▸ **Job item**:
Restate the data below word for word, and let no image into your version.

▸ **Exercise material**:
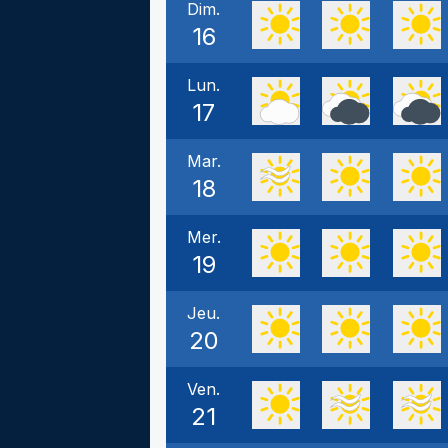
Dim.
16
Lun.
17
Mar.
18
Mer.
19
Jeu.
20
Ven.
21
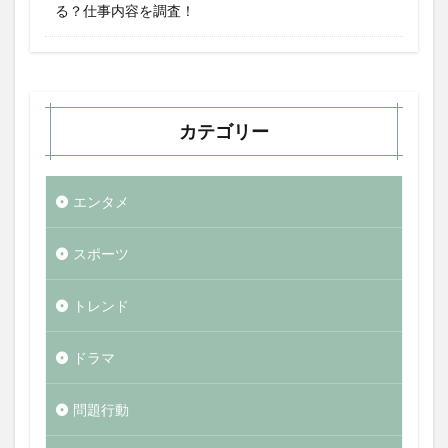
る？仕事内容を調査！
カテゴリー
エンタメ
スポーツ
トレンド
ドラマ
問題行動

▸ **Worked solution**:
Dim.
16
Lun.
17
Mar.
18
Mer.
19
Jeu.
20
Ven.
21
る？仕事内容を調査！
カテゴリー
エンタメ
スポーツ
トレンド
ドラマ
問題行動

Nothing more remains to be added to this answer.